### WORK INSTRUCTIONS
The exact lines from the start of the material below through the line holding "10/03/2016 5:06:11 CH" are the answer; return those, pictures excluded.

### RECORDS FOR THIS EXERCISE
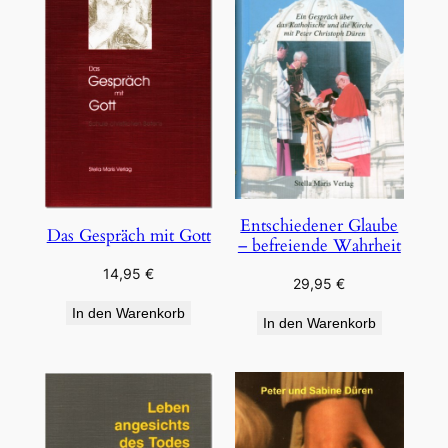
Entschiedener Glaube
Das Gespräch mit Gott
– befreiende Wahrheit
14,95
€
29,95
€
In den Warenkorb
In den Warenkorb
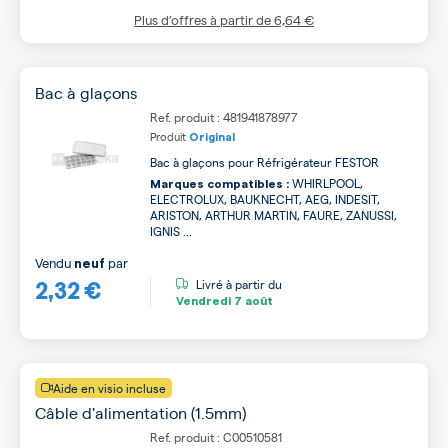
Plus d’offres à partir de
6,64 €
Bac à glaçons
Ref. produit : 481941878977
Produit
Original
Bac à glaçons pour Réfrigérateur FESTOR
WHIRLPOOL,
Marques compatibles :
ELECTROLUX, BAUKNECHT, AEG, INDESIT,
ARISTON, ARTHUR MARTIN, FAURE, ZANUSSI,
IGNIS ...
Vendu
par
neuf
2,32 €
Livré à partir du
Vendredi
7 août
Aide en visio incluse
Câble d'alimentation (1.5mm)
Ref. produit : C00510581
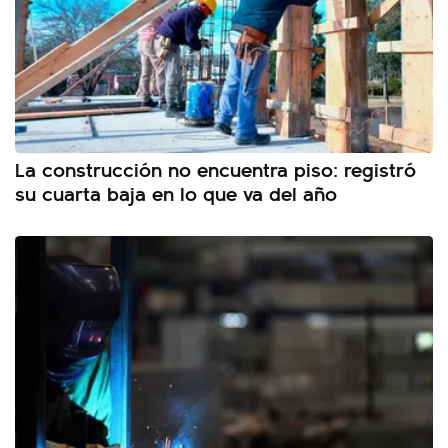
La construcción no encuentra piso: registró
su cuarta baja en lo que va del año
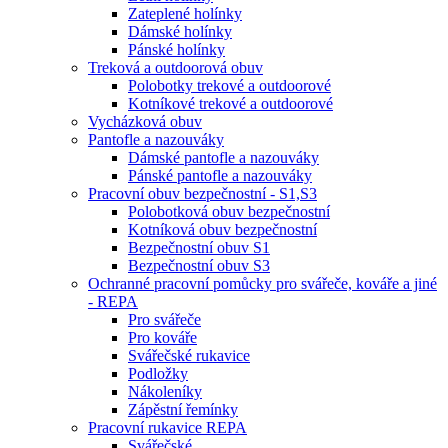
Zateplené holínky
Dámské holínky
Pánské holínky
Treková a outdoorová obuv
Polobotky trekové a outdoorové
Kotníkové trekové a outdoorové
Vycházková obuv
Pantofle a nazouváky
Dámské pantofle a nazouváky
Pánské pantofle a nazouváky
Pracovní obuv bezpečnostní - S1,S3
Polobotková obuv bezpečnostní
Kotníková obuv bezpečnostní
Bezpečnostní obuv S1
Bezpečnostní obuv S3
Ochranné pracovní pomůcky pro svářeče, kováře a jiné
- REPA
Pro svářeče
Pro kováře
Svářečské rukavice
Podložky
Nákoleníky
Zápěstní řemínky
Pracovní rukavice REPA
Svářečské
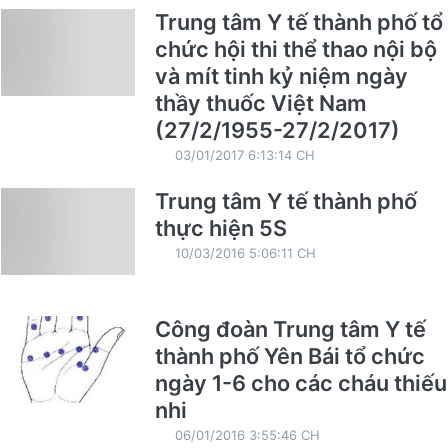
Trung tâm Y tế thành phố tổ
chức hội thi thể thao nội bộ
và mít tinh kỷ niệm ngày
thầy thuốc Việt Nam
(27/2/1955-27/2/2017)
03/01/2017 6:13:14 CH
Trung tâm Y tế thành phố
thực hiện 5S
10/03/2016 5:06:11 CH
Công đoàn Trung tâm Y tế
thành phố Yên Bái tổ chức
ngày 1-6 cho các cháu thiếu
nhi
06/01/2016 3:55:46 CH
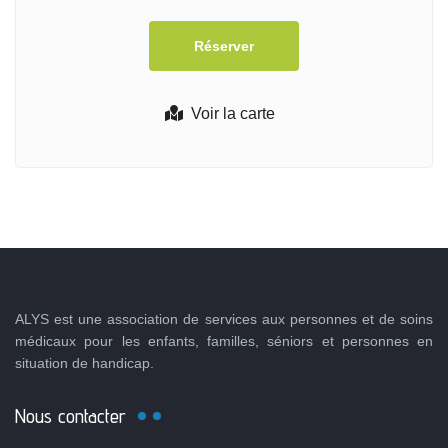
Voir la carte
ALYS est une association de services aux personnes et de soins
médicaux pour les enfants, familles, séniors et personnes en
situation de handicap.
Nous contacter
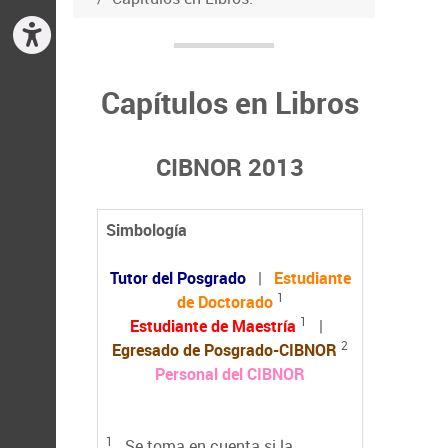
Capítulos en Libros
CIBNOR 2013
Simbología
Tutor del Posgrado
|
Estudiante
1
de Doctorado
1
Estudiante de Maestría
|
2
Egresado de Posgrado-CIBNOR
Personal del CIBNOR
1
Se toma en cuenta si la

### RESPONSE
Entschiedener Glaube
Das Gespräch mit Gott
– befreiende Wahrheit
14,95
€
29,95
€
In den Warenkorb
In den Warenkorb
Plus d’offres à partir de
6,64 €
Bac à glaçons
Ref. produit : 481941878977
Produit
Original
Bac à glaçons pour Réfrigérateur FESTOR
WHIRLPOOL,
Marques compatibles :
ELECTROLUX, BAUKNECHT, AEG, INDESIT,
ARISTON, ARTHUR MARTIN, FAURE, ZANUSSI,
IGNIS ...
Vendu
par
neuf
2,32 €
Livré à partir du
Vendredi
7 août
Aide en visio incluse
Câble d'alimentation (1.5mm)
Ref. produit : C00510581
La construcción no encuentra piso: registró
su cuarta baja en lo que va del año
Zateplené holínky
Dámské holínky
Pánské holínky
Treková a outdoorová obuv
Polobotky trekové a outdoorové
Kotníkové trekové a outdoorové
Vycházková obuv
Pantofle a nazouváky
Dámské pantofle a nazouváky
Pánské pantofle a nazouváky
Pracovní obuv bezpečnostní - S1,S3
Polobotková obuv bezpečnostní
Kotníková obuv bezpečnostní
Bezpečnostní obuv S1
Bezpečnostní obuv S3
Ochranné pracovní pomůcky pro svářeče, kováře a jiné
- REPA
Pro svářeče
Pro kováře
Svářečské rukavice
Podložky
Nákoleníky
Zápěstní řemínky
Pracovní rukavice REPA
Svářečské
Trung tâm Y tế thành phố tổ
chức hội thi thể thao nội bộ
và mít tinh kỷ niệm ngày
thầy thuốc Việt Nam
(27/2/1955-27/2/2017)
03/01/2017 6:13:14 CH
Trung tâm Y tế thành phố
thực hiện 5S
10/03/2016 5:06:11 CH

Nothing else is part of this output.